Lets say you have two filters, $h_e(x)$ and $h_o(x)$, and when you apply them to an image you get two outputs,

$$g_e(x) = (f \ast h_e)(x)$$ $$g_o(x) = (f \ast h_o)(x)$$

Now say these filters have some special mathematical properties like $h_e(x)$ responds to even features and $h_o(x)$ responds to odd features, and the amplitude of their combined response is $\sqrt{g_e(x)^2 + g_o(x)^2}$ which describes the local image strength.

In this case it is easier just to combine the filters into a single complex valued filter. That is,

$$h(x) = h_e(x) + ih_o(x)$$

Then you can do the one filtering operation

$$g(x) = (f \ast h)(x)$$

from which you get

$$g_e = \Re(g(x))$$ $$g_o = \Im(g(x))$$ $$A = \sqrt{g_e(x)^2 + g_o(x)^2} = |g(x)|$$ $$\phi = \rm{atan2}(g_o(x),g_e(x)) = \arg(g(x))$$

So you see, putting two filters into one complex-valued filter encodes the relationship between them, especially in terms of amplitude (their combined energy) and phase (the ratio of their responses). It says that taking the absolute value of the complex filter response is a meaningful quantity, as is the argument.

Some other representations use more imaginary numbers, such as quaternions, to include more than two filters. Some have matrix or vector valued filters. All of this is about saying there is some kind of relationship between the filter outputs and their combined amplitude.

• @LaurentDuval Sorry, you mean I should say this mainly applies to quadrature filters? – geometrikal May 30 '16 at 3:16

You can have images that can be expressed with complex-valued pixels, see for instance Blind deconvolution of noisy complex-valued image. Some images acquired through Fourier-like imaging systems can be complex too. An instance is medical MRI imaging, but you can find that in seismic data too.
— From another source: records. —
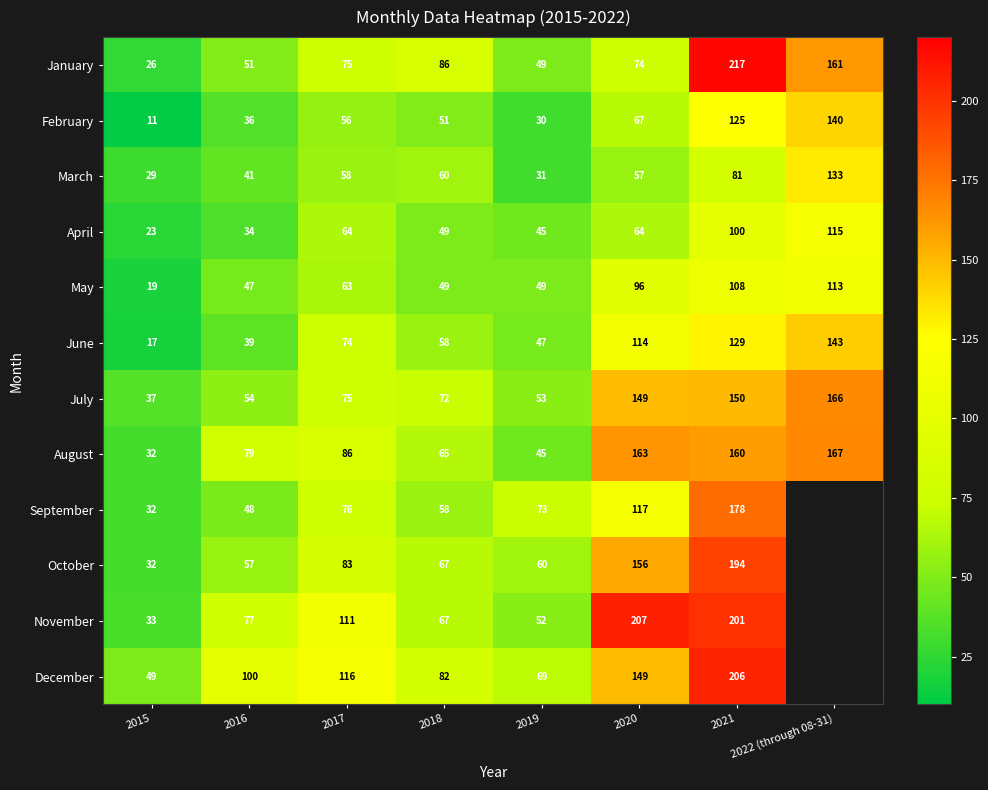

Between 2017 and 2018, which is larger?

2018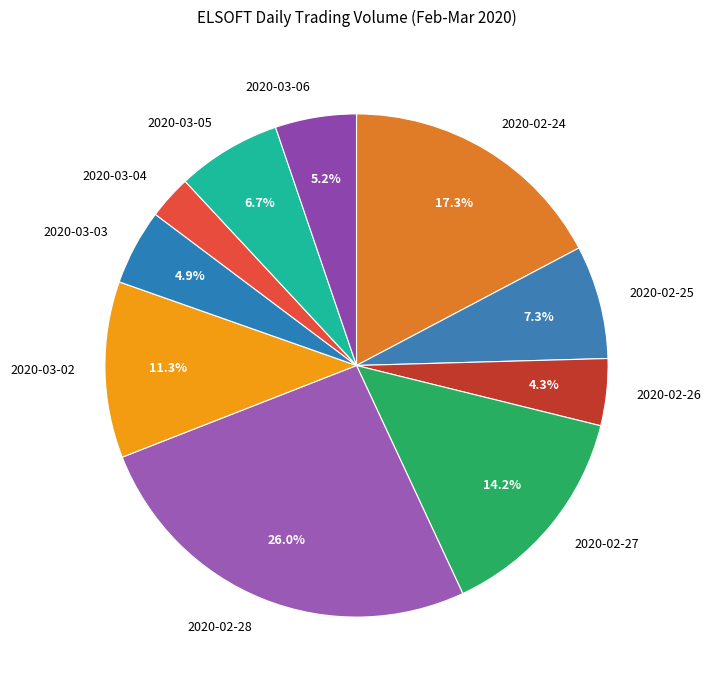

To the nearest percent, what is the difference between the largest and smallest slice percentages?

23%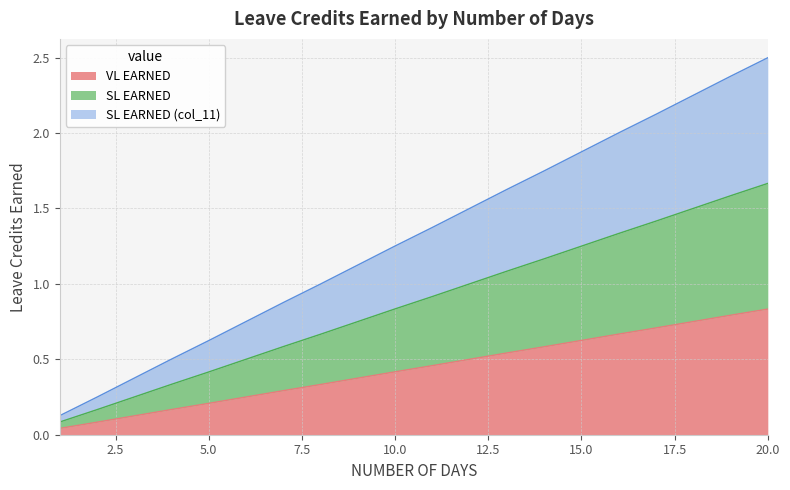

At which label does SL EARNED (col_11) first exceed 1?

9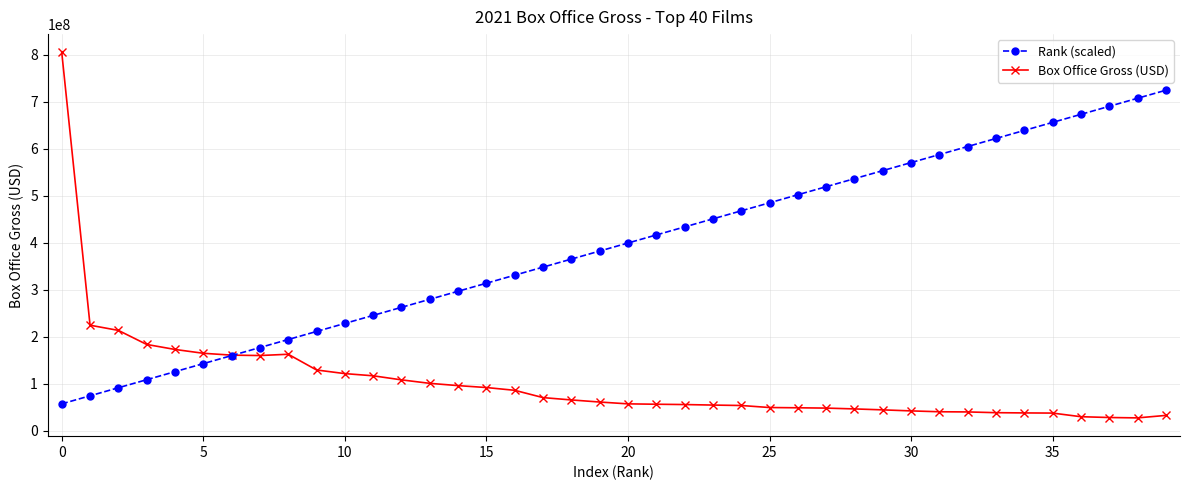

What is the smallest value displayed?

27466489.0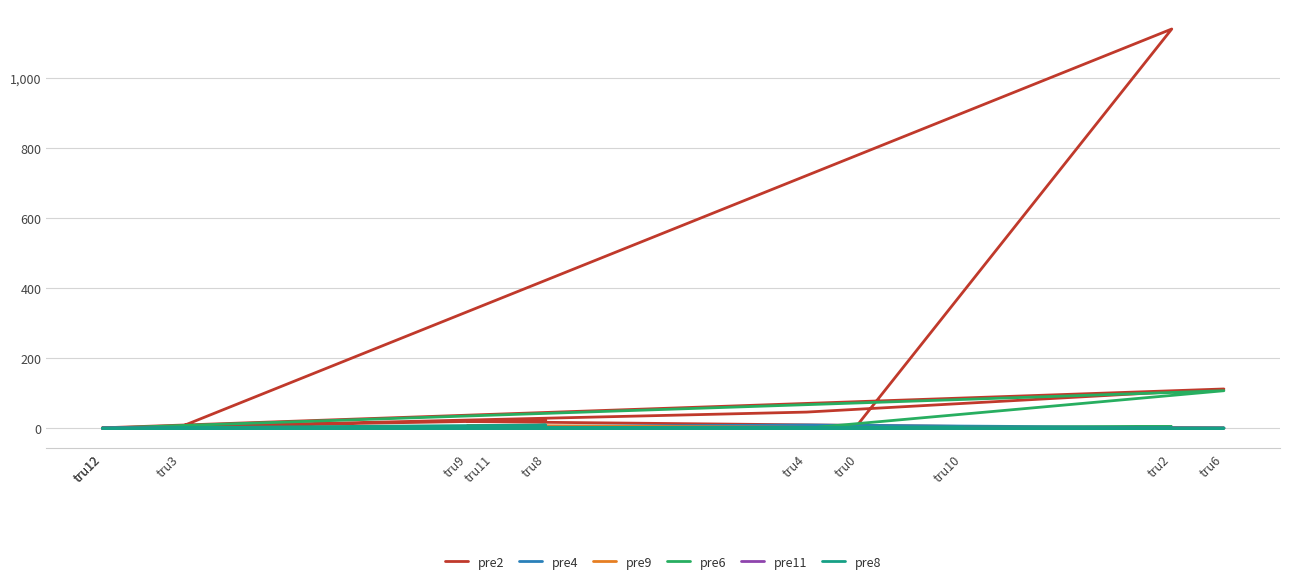

Reading left to right, list all the values displayed in this chart.

pre2: 14	1140	4	46	112	1	23	19	5	5	1
pre4: 1	2	0	9	1	0	1	0	0	0	0
pre9: 0	1	0	2	0	0	0	8	0	1	0
pre6: 0	4	0	0	107	0	0	0	0	0	0
pre11: 0	0	0	1	0	0	0	0	0	3	0
pre8: 0	0	0	0	0	0	9	0	0	0	0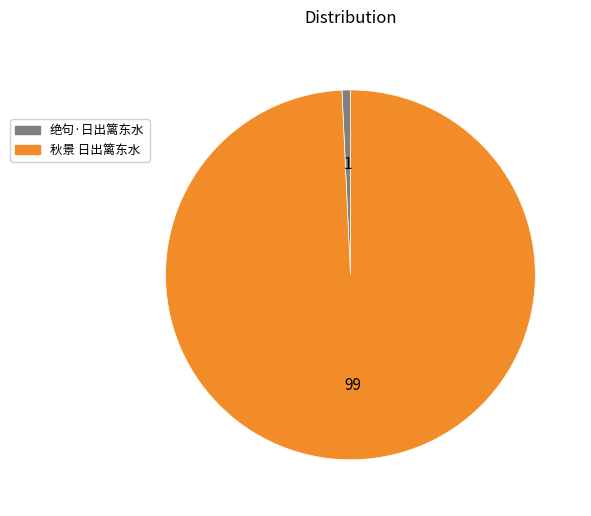

Which category has the biggest portion of the pie?

秋景 日出篱东水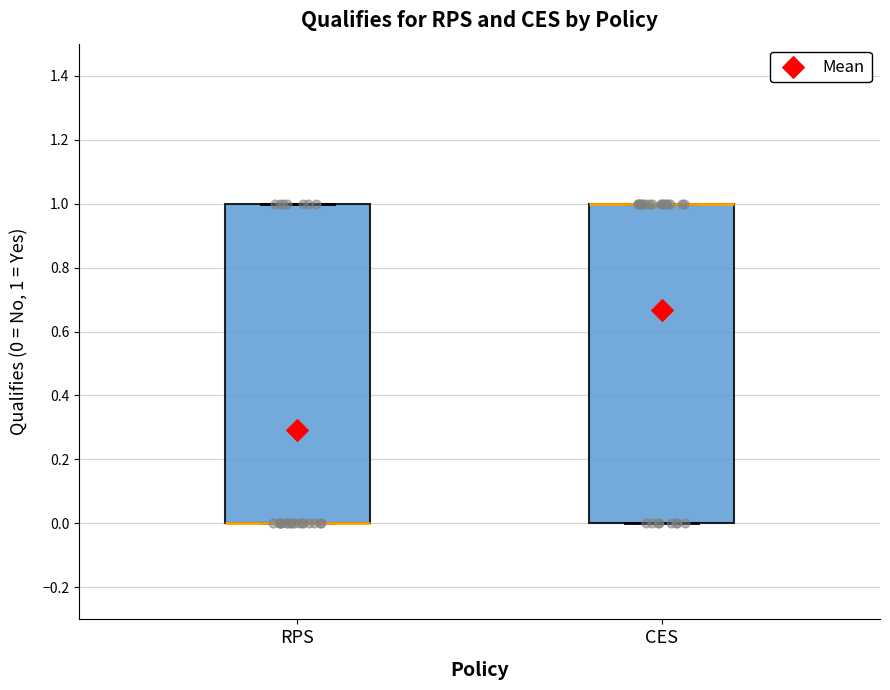

Reading left to right, read every box against the y-axis: the position of its median line, the range the box covers, and the ends of its whiskers. The values are not printed on the chart, so give them approximately, as read against the axis.

RPS: median 0 (drawn on the box's lower edge), box 0 to 1, whiskers 0 to 1
CES: median 1 (drawn on the box's upper edge), box 0 to 1, whiskers 0 to 1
Many processing methods like the Fourier transform, complex wavelets or Laplacian pyramids can turn a real image into complex-valued images. One can use Complex Derivative Filters or phase congruency to detect edges or infer texture parameters. Optimization algorithms are designed for such complex instances: A Majorize-Minimize Memory Gradient Method for Complex-Valued Inverse Problems.

If you want to play with maths, you can encode a natural image into a single complex number by constructing digits in base $256$ and putting half of the pixels in the real part and the second half in the imaginary part because $\mathbb{C}$ is bigger than $[0,255]^{M\times N}$. But this is practically useless.

So:

1. An whole image can be represented by a single complex number, but useless
2. Many instances of images can have complex values at each pixel.